PASSAGE —
- Opening Delimiter -

New Procedures and Functions 

  Added to OpenGL 1.3 and OpenGL ES 1.0:

    void DrawTex{sifx}OES(T X, T Y, T Z, T W, T H);
    void DrawTex{sifx}vOES(T* coords);

  Added to OpenGL ES 1.0:

    void TexParameter{ifx}v(enum target, enum pname, T param);


New Types

  None


New Tokens

  Accepted by the <pname> parameter of TexParameter()
  and GetTexParameter():

    TEXTURE_CROP_RECT_OES        0x8B9D


Additions to Chapter 2 of the OpenGL 1.3 Specification
(OpenGL Operation):

  None


Additions to Chapter 3 of the OpenGL 1.3 Specification
(Rasterization): 

  In Table 3.19: Texture parameters and their values, p. 133,
  add this line at the end of the table:

  Name                     Type             Legal Values
  --------------------------------------------------------
  TEXTURE_CROP_RECT_OES    4 integers       any value


  In section 3.8.4, Texture Parameters, after paragraph 3
  (page 132) insert new paragraph:

  The texture parameter TEXTURE_CROP_RECT_OES controls the
  operation of DrawTex{sifx}[v]OES(), as described in
  section 5.7.  It has no effect on the rasterization of
  other primitives.

- Closing Delimiter -

WORK REQUEST 1 — Translate into French this sentence from the OpenGL specification excerpt above: "The texture parameter TEXTURE_CROP_RECT_OES controls the operation of DrawTex{sifx}[v]OES(), as described in section 5.7."
WORK REQUEST 2 — Resume the OpenGL specification excerpt above, writing on from its last sentence in the same style.

RECORDED DATA —
- Opening Delimiter -

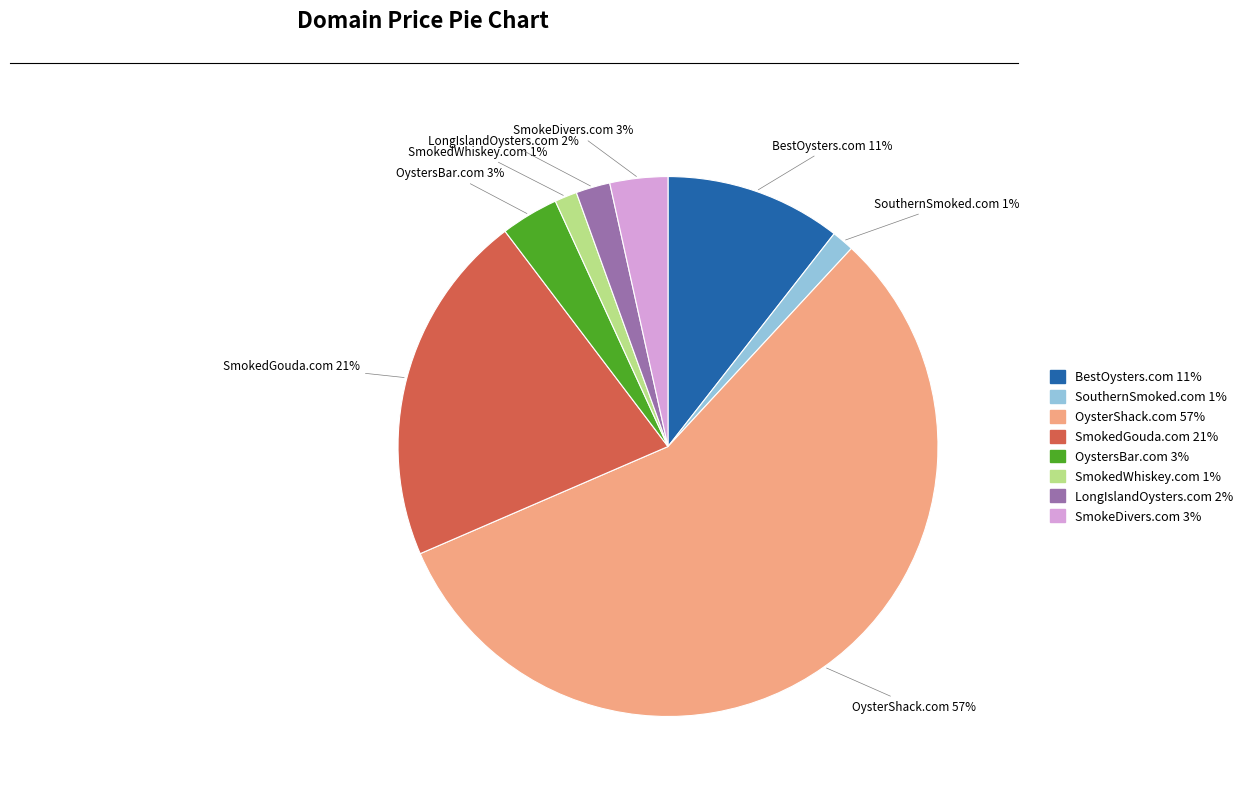

To the nearest percent, what is the average slice percentage?

12%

- Closing Delimiter -

REPLY 1 — Le paramètre de texture TEXTURE_CROP_RECT_OES contrôle le fonctionnement de DrawTex{sifx}[v]OES(), comme décrit à la section 5.7.

REPLY 2 —
  
Additions to Chapter 4 of the OpenGL 1.3 Specification
(Per-Fragment Operations and the Frame Buffer): 

  None


Additions to Chapter 5 of the OpenGL 1.3 Specification
(Special Functions):

  In Chapter 5, paragraph one, replace the last two words
  ("and hints.") with the words "hints, and texture
  rectangle drawing."

  After section 5.6, p. 196, insert:

  5.7 Texture Rectangle Drawing

    OpenGL supports drawing sub-regions of a texture to
    rectangular regions of the screen using the texturing
    pipeline.  Source region size and content are determined
    by the texture crop rectangle(s) of the enabled
    texture(s) (see section 3.8.14).

    The functions 

    void DrawTex{sifx}OES(T Xs, T Ys, T Zs, T Ws, T Hs);
    void DrawTex{sifx}vOES(T *coords);

    draw a texture rectangle to the screen.  Xs, Ys, and Zs
    specify the position of the affected screen rectangle.
    Xs and Ys are given directly in window (viewport)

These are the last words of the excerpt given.